Massimo Boldi è stato escluso dalla lista dei tedofori delle Olimpiadi invernali di Milano-Cortina 2026. La decisione, come spiegato dal Comitato Organizzatore, arriva dopo la pubblicazione di un’intervista su un quotidiano nazionale nella quale l’attore ha espresso affermazioni giudicate non compatibili con i valori olimpici e con i principi che guidano il lavoro della Fondazione.
Il cosiddetto “caso tedofori” è al centro del dibattito da settimane, anche a causa delle polemiche sollevate da ex atleti rimasti esclusi dalla staffetta, mentre tra i prescelti figurano personaggi estranei al mondo dello sport. Particolarmente eclatante era stato il caso di Gabriele Sbattella, l'uomo gatto, che aveva risposto alle polemiche attraverso un'intervista a Fanpage.
Nell’intervista che ha portato alla squalifica, rilasciata a Il Fatto Quotidiano, Boldi aveva commentato con toni ironici la sua nomina: "Non ho mai mosso un muscolo, non sono uno sportivo. Ma il Comitato Olimpico mi ha chiamato e io ho accettato, senza prendere un euro". L’attore aveva poi aggiunto di essere stato rassicurato su un percorso breve di "solo seicento metri", scherzando infine sulle uniche “discipline” in cui si riteneva campione: "la f… e gli aperitivi".

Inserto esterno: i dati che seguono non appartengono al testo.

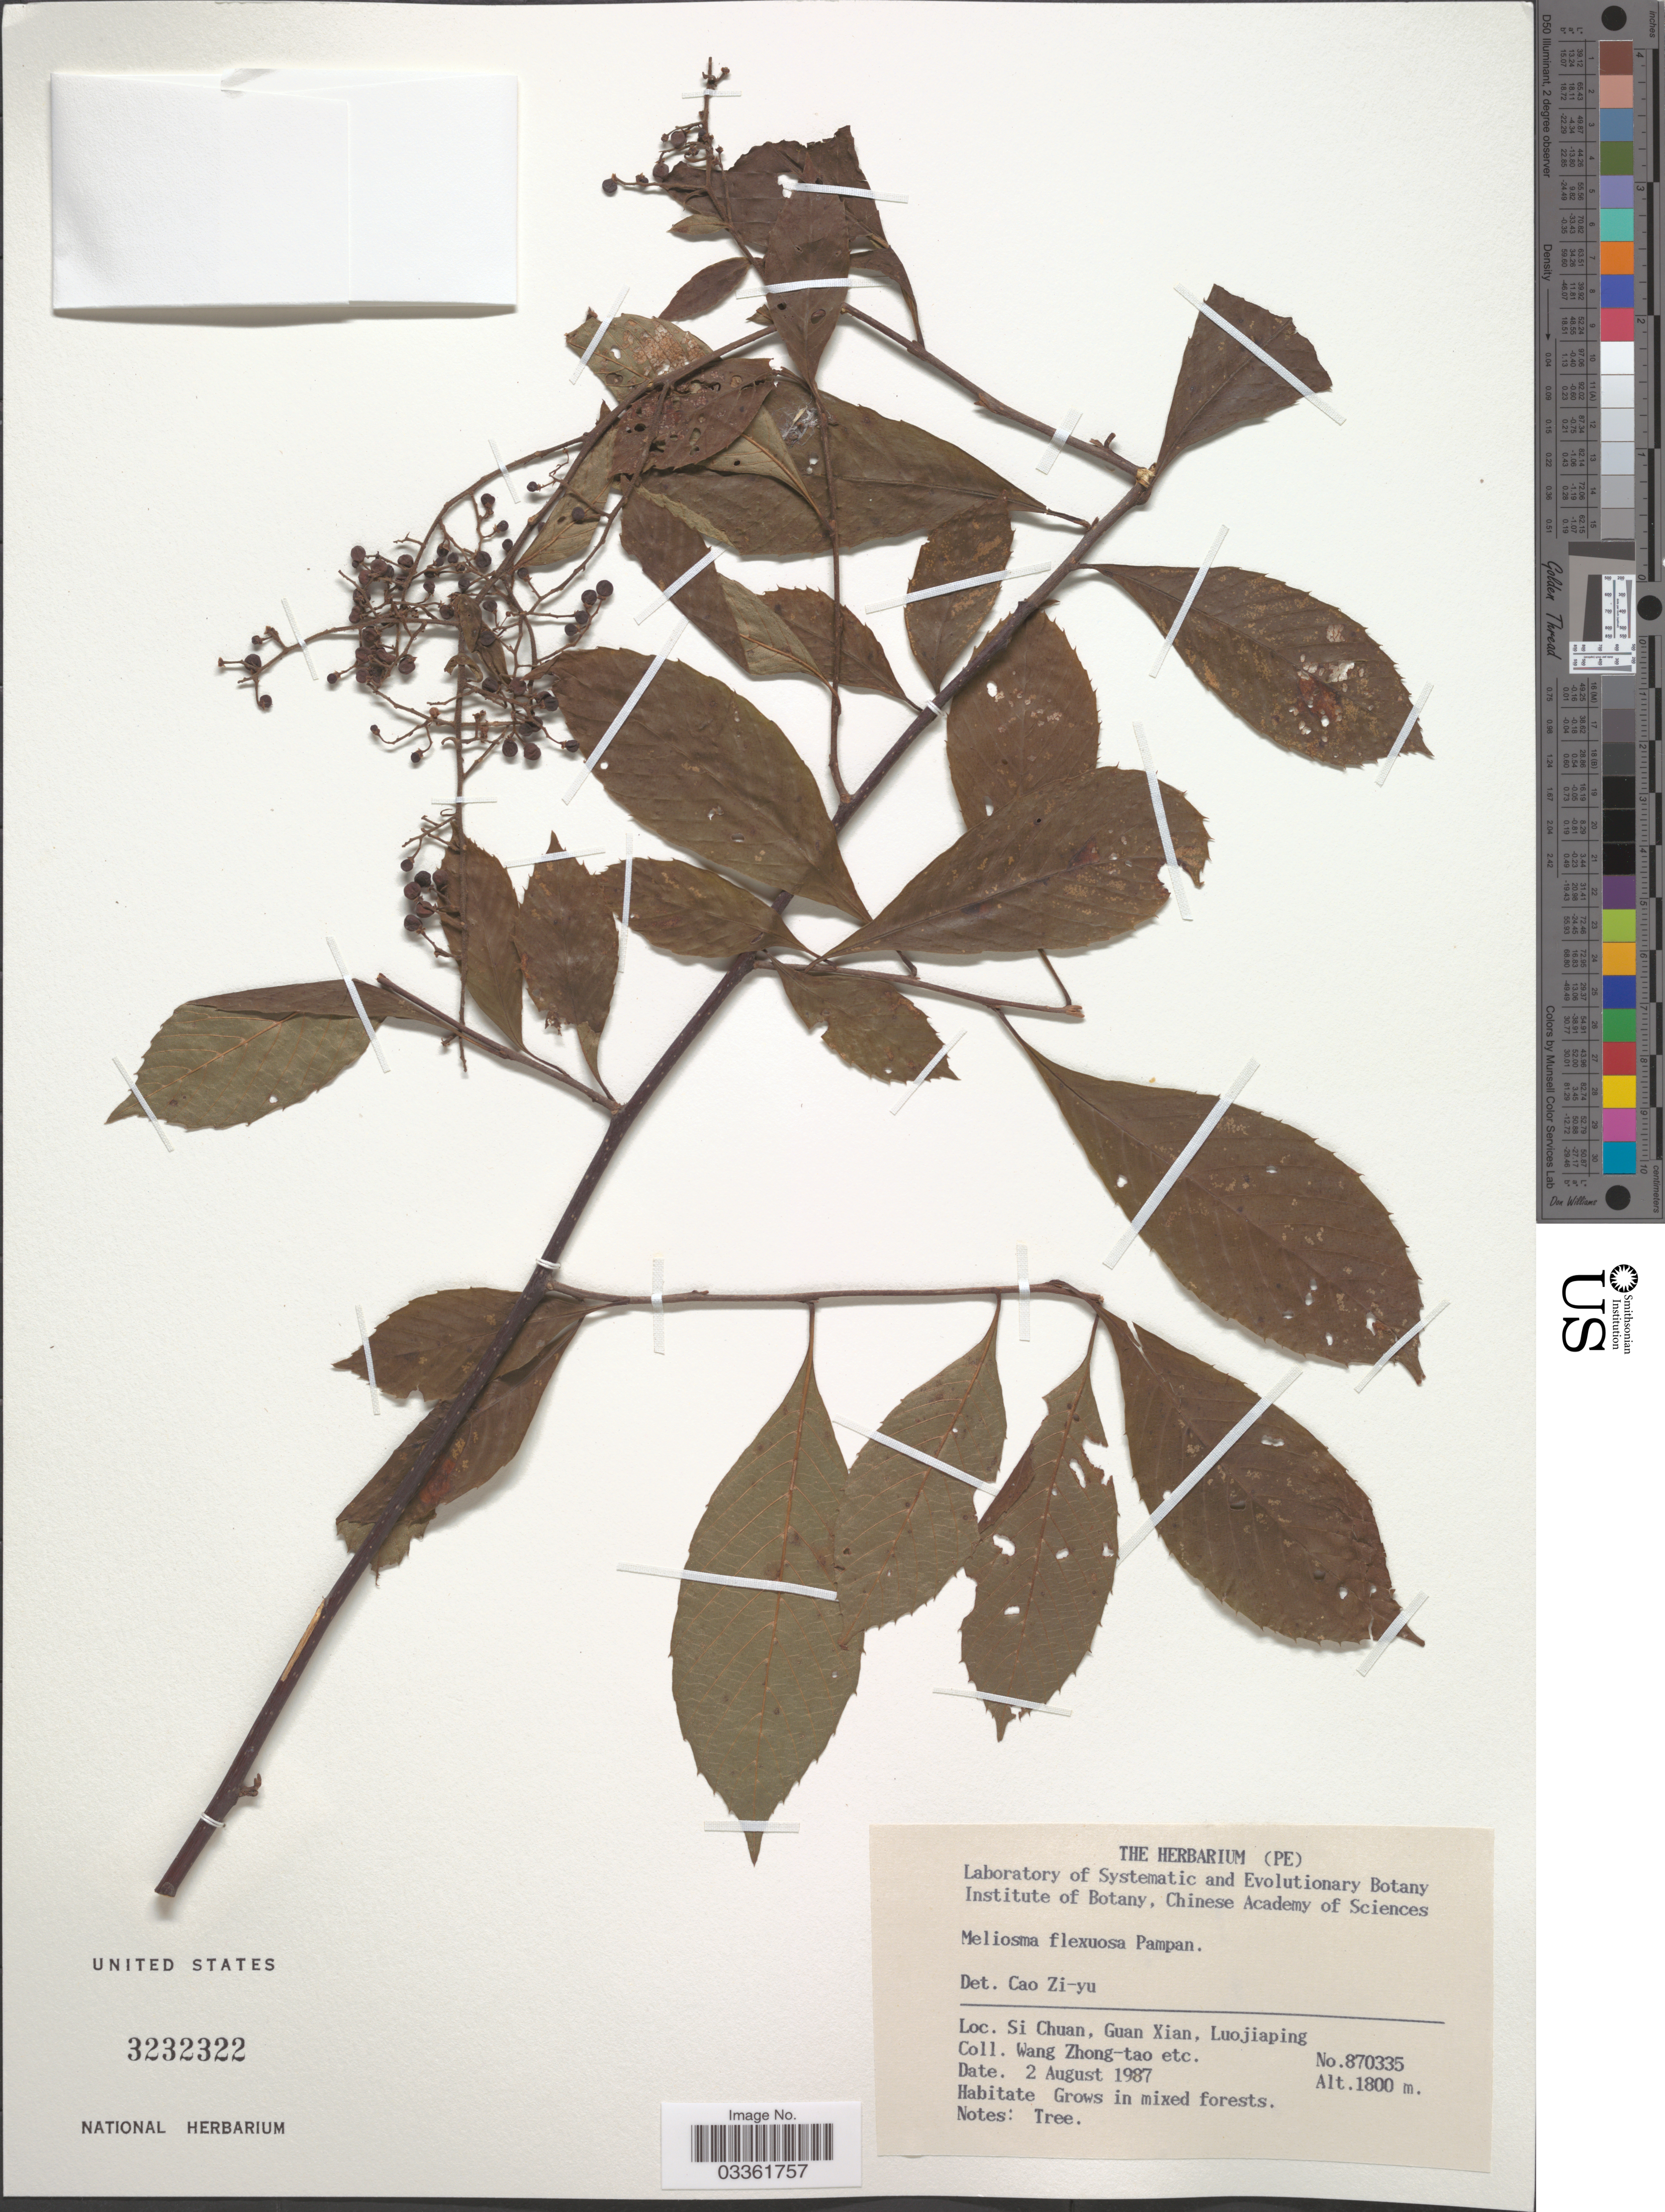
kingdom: Plantae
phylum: Tracheophyta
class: Magnoliopsida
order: Proteales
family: Sabiaceae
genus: Meliosma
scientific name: Meliosma flexuosa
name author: Pamp.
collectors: et al.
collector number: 870335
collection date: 1987-08-02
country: China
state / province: Sichuan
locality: Guan Xian, Luojiaping.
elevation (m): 1800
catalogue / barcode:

In una nota ufficiale, il Comitato Organizzatore ha ribadito che portare la Fiamma Olimpica "rappresenta un privilegio e una responsabilità" e richiede che i tedofori incarnino e promuovano valori fondamentali come rispetto, unità e inclusione. La Fondazione ha inoltre ricordato che la nomina dei tedofori coinvolge diversi soggetti, dalle istituzioni locali agli sponsor, dai CONI regionali al Comitato Olimpico Internazionale, assicurando che la staffetta continuerà a riflettere pienamente lo spirito olimpico.
Poche ore dopo l’esclusione, Boldi ha diffuso una nota di scuse dichiarando di aver fatto una battuta che "voleva essere leggera e ironica, ma che si è rivelata inopportuna e offensiva nei confronti delle donne e non in linea con i principi di rispetto e inclusione che ispirano il movimento olimpico. Per questo ha voluto chiedere scusa a tutte le persone che si sono sentite ferite e al Comitato Organizzatore". Nella nota si legge quindi che: "Il Comitato aveva motivato la propria decisione sottolineando l’incompatibilità di quelle affermazioni con i valori olimpici e con il lavoro svolto in vista dei Giochi di Milano-Cortina 2026. Boldi ribadisce oggi la sua stima per l’evento e per il suo significato di unità e condivisione, auspicando che le sue scuse possano contribuire a chiudere una vicenda che lo ha profondamente amareggiato. L’artista conferma il proprio impegno a promuovere messaggi di rispetto e sensibilità, riconoscendo l'importanza del ruolo pubblico e della responsabilità che ne deriva".